Я лишь молча пожал плечами.
— Ясно. Что с мостом? Твоя работа?! — наклонился ко мне поближе легат. — Он был взорван противником или нет?
— Был, — не стал я отпираться. — А потом…наверное я вышел на Дорогу. Очень уж я в тот момент злой был на «джонов». Мир вокруг стал серым, все замерло, а я понял, что могу все изменить. Не знаю как, трудно объяснить, но словно все вокруг стало пластичным, как бы игрушечным или во сне. А потом я просто взял и сделал так, чтобы мост снова был. Он и появился, а мне стало резко плохо, — добавил я.
— Примерно так я думал, — вздохнул особист. — Ты знаешь, что сейчас твой титр Д-антител в крови сейчас резко упал? Чуть ли не вполовину?
— Нет, — слегка растерялся я.
— Похоже, эти Д-антитела у вас в крови, что-то вроде апейрона у «эльфов», — сказал Ситников. — Топливо для волшебства, только пригодное для использования в нашем мире. И годится он не только на вакцины. Ладно, будем с этим работать, — задумчиво сказал легат.
— Виталий Матвеевич, а это вы нас из Ломжино вытащили? — спросил я, пользуясь паузой.
— Я, кто же еще, — ответил особист. А потом вдруг встал и вытащил из небольшого дипломата две маленьких черно-синих коробочки, два листа с печатями и разноцветным шрифтом и новое удостоверение офицера. — Впрочем, потом все обсудим, у меня к вам есть более приятное дело. Держите награды, бойцы. Декурион Матвеева!
— Я — встала со стула и вытянулась Катя.
— Вручаю вам боевую звезду героя русской Империи. Император вчера подписал соответствующий указ. Будьте достойны высокой награды.
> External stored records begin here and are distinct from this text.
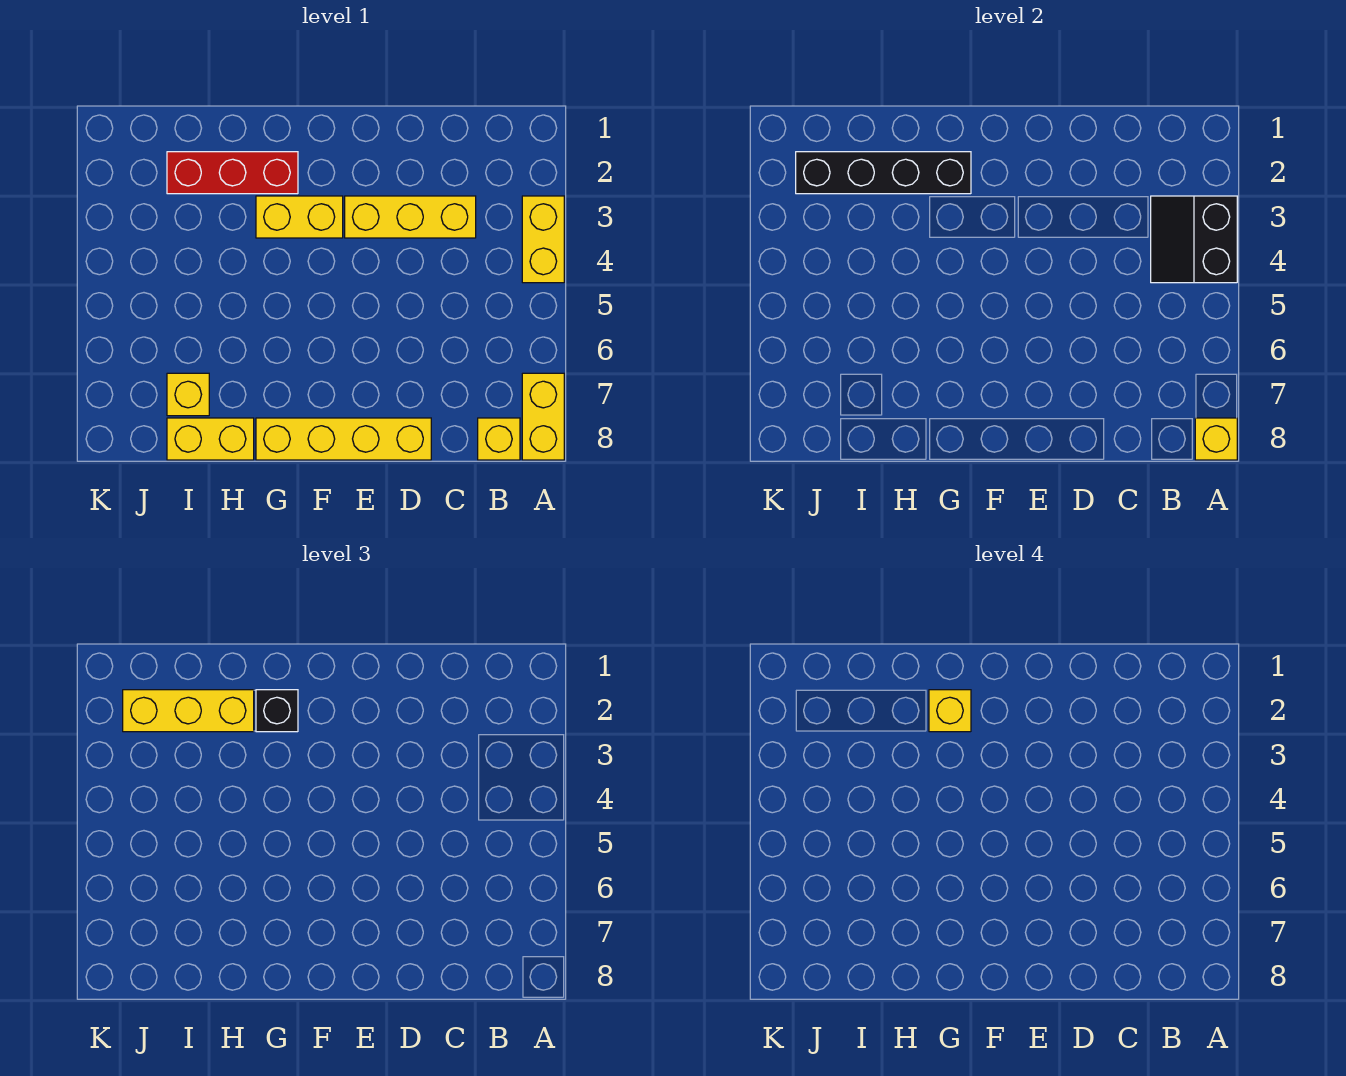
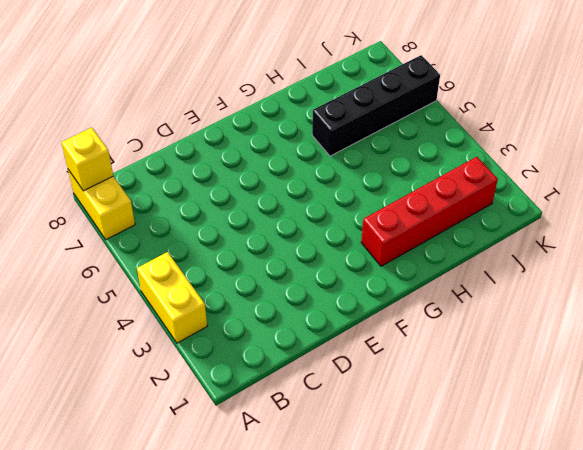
red 1x4 brick [361,157,498,266] -> red 1x3 brick [167,152,298,194]
black 1x4 brick [312,55,440,156] -> black 1x4 brick moved to [796,152,971,194]
none -> yellow 1x1 brick [478,418,520,460]
none -> yellow 1x3 brick [345,196,476,238]
none -> yellow 1x4 brick [256,418,431,460]

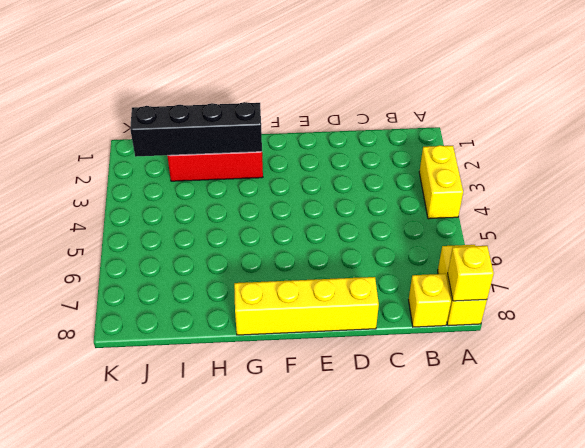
none -> yellow 1x3 brick [345,196,476,238]
none -> yellow 1x2 brick [256,196,343,238]
none -> yellow 1x2 brick [167,418,254,460]

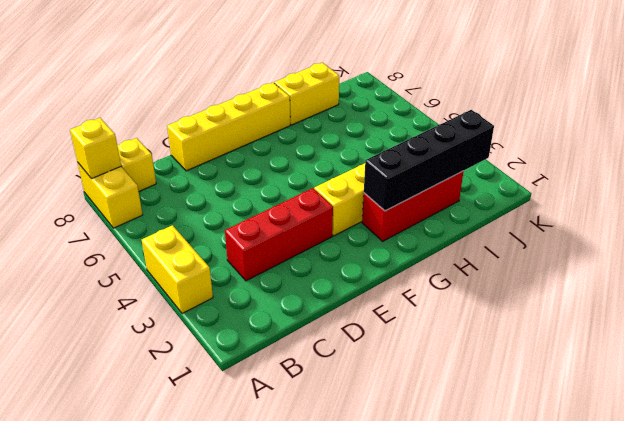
red 1x3 brick [225,188,333,281] -> yellow 1x3 brick [345,196,476,238]
none -> yellow 1x1 brick [167,373,209,416]
none -> black 2x2 slope [1151,196,1237,283]
none -> black 1x1 brick [256,690,298,732]

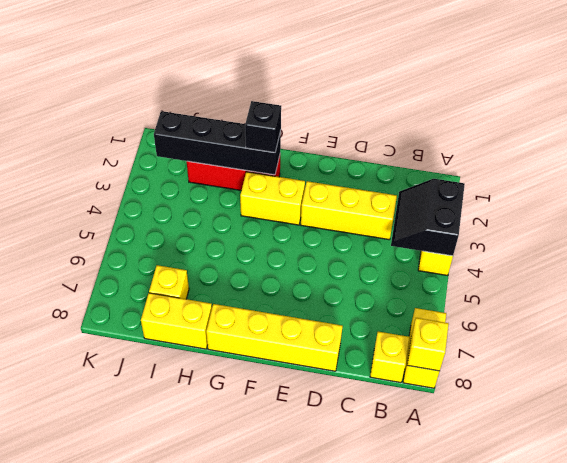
none -> yellow 1x3 brick [123,690,254,732]
none -> yellow 1x1 brick [929,690,971,732]

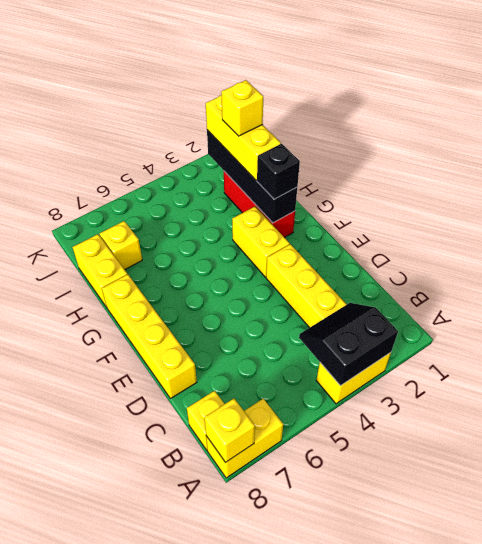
yellow 1x1 brick [221,80,263,136] -> yellow 1x1 brick moved to [929,690,971,732]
— Но… — Катя растерялась сразу же, покраснев на месте. — Но я недостойна такой чести! За что?
— За генерала.
— Но я не брала его в плен! Я только сфотографировалась с ним! Все сделал Ваня, он командовал боем, я лишь в танке сидела!
— Зато удачно сфотографировалась. Его Величество лично тебя отметил, а с Императором не спорят! Считай, что это по совокупности заслуг. Что нужно отвечать?
— Служу Империи и русскому народу!
— Вот то-то же. Старший центурион Тихомиров!
— Я.
— За проявленное мужество и героизм командование Империи награждает вас медалью «за отвагу»! И присваивает звание старшего центуриона досрочно.
— Служу Империи и русскому народу! — принимая награду, я прикинул в уме новое звание — на наши деньги это считай что майор, а может и бери выше. Неплохо, однако. А то, что обошли большими орденами — ерунда, переживем.
— Хорошо служишь, — улыбнулся легат. — Ладно, отдыхайте пока. Больше никаких занятий на танкодроме. Будем считать, что всему необходимому вы уже научились в бою. Спокойной ночи.
Этой ночью Катя сама пришла ко мне в постель. Деловито откинула одеяло, залезла мне под бок и, обняв, начала целовать в губы.
— Э подруга, — удивился я, чуть отстранившись. — У тебя же обида? И мы в ссоре? Я ничего не путаю?
— Нет, ты все правильно говоришь, Ваня, — оторвалась от меня медичка и, опустив руку вниз, начала медленно гладить меня там. — Я на тебя очень зла и ты меня ужасно обидел! Не прощу тебя, даже не проси! Но у меня есть мой долг, и я не допущу, чтобы такой бравый старший центурион как ты остался без ласки. Держать тебя в хорошей форме моя забота, некому больше. Так что помолчи и расслабься.
— Мне даже как-то неловко, Кать, — честно сказал я. — Неудобно это, целого героя Империи трахать. Непатриотично.
— Тогда ляг на спинку и подожди когда герой Империи трахнет тебя, — серьезно ответила подруга. — Все, хватит разговоров Вань, дай мне сосредоточиться как следует.